I went to a fascinating discussion on the use and abuse of contemporary history at the RSA this evening.  Andrew Rawnsley was in the chair, with Peter Hennessy, Timothy Garton Ash and Tessa Jowell all on fine thought provoking form.

Part of the discussion touched on the abundance of near contemporary sources compared with even the recent past, with the effective death of the thirty year rule being proclaimed. Timothy Garton Ash argued passionately for the primacy of the first draft of history, written by those able to observe events directly.

I admire his work and writing enormously, but I fear that this is romantic self-delusion. The growth in availability of contemporary and near contemporary accounts, memoirs and diaries appearing in weeks rather than decades certainly gives the illusion of plenty. But I am not convinced that it provides the reality.

I have been an observer and a bit player in enough political events to be able to compare direct observation with daily and weekly press coverage. I cannot think of an occasion when the description matched the reality I had observed.

Sometimes that is the result of the inevitable incompleteness of a necessarily brief account. Often though, things are stated as facts which are simply wrong. Garton Ash stood at Vaclav Havel’s side to watch the velvet revolution unfold. But that is not the vantage point most journalists and historians enjoy for most events. Politics unfolds on the streets by exception, not as a norm. The second hand account is dominant, the contemporary first hand account a rarity, and the disinterested first hand account not much more than a theoretical possibility.

I am a civil servant. I am not going to write the first draft – or any draft – of history. But I can compare the draft I could write with the draft others do write, and know there is an important gap.

I am not ascribing any malice here.

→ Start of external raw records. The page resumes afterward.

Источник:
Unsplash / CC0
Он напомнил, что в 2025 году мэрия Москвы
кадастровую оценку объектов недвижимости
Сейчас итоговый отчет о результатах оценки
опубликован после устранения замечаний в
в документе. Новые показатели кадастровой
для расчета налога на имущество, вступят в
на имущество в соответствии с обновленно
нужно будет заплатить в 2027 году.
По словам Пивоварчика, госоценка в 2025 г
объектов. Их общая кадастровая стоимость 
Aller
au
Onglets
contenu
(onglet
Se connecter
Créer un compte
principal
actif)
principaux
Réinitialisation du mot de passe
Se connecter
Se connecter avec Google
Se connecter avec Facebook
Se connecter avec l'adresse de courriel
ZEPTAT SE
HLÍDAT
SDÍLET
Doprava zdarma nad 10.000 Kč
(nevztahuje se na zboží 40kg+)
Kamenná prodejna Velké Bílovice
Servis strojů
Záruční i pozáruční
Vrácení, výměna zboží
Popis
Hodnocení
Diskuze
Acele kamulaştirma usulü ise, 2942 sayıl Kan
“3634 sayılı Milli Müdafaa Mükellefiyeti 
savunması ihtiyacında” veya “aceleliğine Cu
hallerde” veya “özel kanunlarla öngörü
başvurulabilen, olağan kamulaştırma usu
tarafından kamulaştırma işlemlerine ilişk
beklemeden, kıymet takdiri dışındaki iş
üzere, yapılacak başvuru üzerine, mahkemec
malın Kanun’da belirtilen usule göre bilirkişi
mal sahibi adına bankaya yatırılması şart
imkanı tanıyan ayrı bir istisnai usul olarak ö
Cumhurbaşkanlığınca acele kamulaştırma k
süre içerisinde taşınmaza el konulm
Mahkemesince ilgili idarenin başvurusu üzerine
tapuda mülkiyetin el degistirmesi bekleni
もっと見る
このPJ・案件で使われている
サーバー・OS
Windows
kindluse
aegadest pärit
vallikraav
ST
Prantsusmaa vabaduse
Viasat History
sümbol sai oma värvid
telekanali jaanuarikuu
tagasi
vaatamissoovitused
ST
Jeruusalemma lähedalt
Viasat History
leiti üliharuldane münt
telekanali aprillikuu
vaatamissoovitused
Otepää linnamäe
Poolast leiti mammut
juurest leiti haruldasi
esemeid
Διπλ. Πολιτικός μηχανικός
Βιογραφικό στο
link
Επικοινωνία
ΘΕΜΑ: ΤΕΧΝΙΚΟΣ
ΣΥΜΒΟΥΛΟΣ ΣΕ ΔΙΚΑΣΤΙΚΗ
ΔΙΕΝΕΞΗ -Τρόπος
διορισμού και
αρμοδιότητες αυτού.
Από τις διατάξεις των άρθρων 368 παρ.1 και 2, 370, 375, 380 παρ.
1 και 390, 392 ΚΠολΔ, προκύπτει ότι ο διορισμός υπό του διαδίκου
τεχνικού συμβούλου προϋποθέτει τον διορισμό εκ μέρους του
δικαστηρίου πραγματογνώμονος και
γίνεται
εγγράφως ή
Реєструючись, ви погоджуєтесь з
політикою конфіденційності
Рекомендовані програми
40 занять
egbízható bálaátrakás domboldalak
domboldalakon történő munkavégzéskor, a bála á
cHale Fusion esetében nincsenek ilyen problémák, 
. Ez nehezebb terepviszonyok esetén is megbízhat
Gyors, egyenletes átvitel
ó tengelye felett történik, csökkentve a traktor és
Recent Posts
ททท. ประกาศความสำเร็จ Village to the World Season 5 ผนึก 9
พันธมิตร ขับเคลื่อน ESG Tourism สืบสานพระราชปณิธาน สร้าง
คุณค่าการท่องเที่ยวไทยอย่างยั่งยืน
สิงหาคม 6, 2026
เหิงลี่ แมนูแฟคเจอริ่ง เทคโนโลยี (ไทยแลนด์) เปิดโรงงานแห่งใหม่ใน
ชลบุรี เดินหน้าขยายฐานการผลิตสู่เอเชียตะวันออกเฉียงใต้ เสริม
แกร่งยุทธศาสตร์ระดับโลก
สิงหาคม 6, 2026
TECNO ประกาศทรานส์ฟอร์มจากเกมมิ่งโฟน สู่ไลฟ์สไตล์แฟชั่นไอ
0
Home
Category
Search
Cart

All of us shade our accounts, and the account I do not give is no better than the accounts which others do.  But if the accounts which are given have consistent characteristics which separate them from the accounts which are never given, the history which emerges from them will have a consistent distortion. Of course good enough history – and good enough journalism – is infinitely better than none at all. The skills of both journalist and historian are vital to an open society and both Hennessy and Garton Ash – and indeed Rawnsley – are exemplars of what can be done, reaching standards which are well beyond good enough. Perhaps, as Hennessy said, the best use of history is a sceptical state of mind.

In a recursive way, this is of course itself a piece of contemporary history.  I wrote most of it on the bus in the half hour immediately after the event. I hope those who were at the RSA will recognise it as prompted by an experience they shared.  But I warn those who were not, that as an account of that event, it is partial, incomplete and almost certainly inaccurate.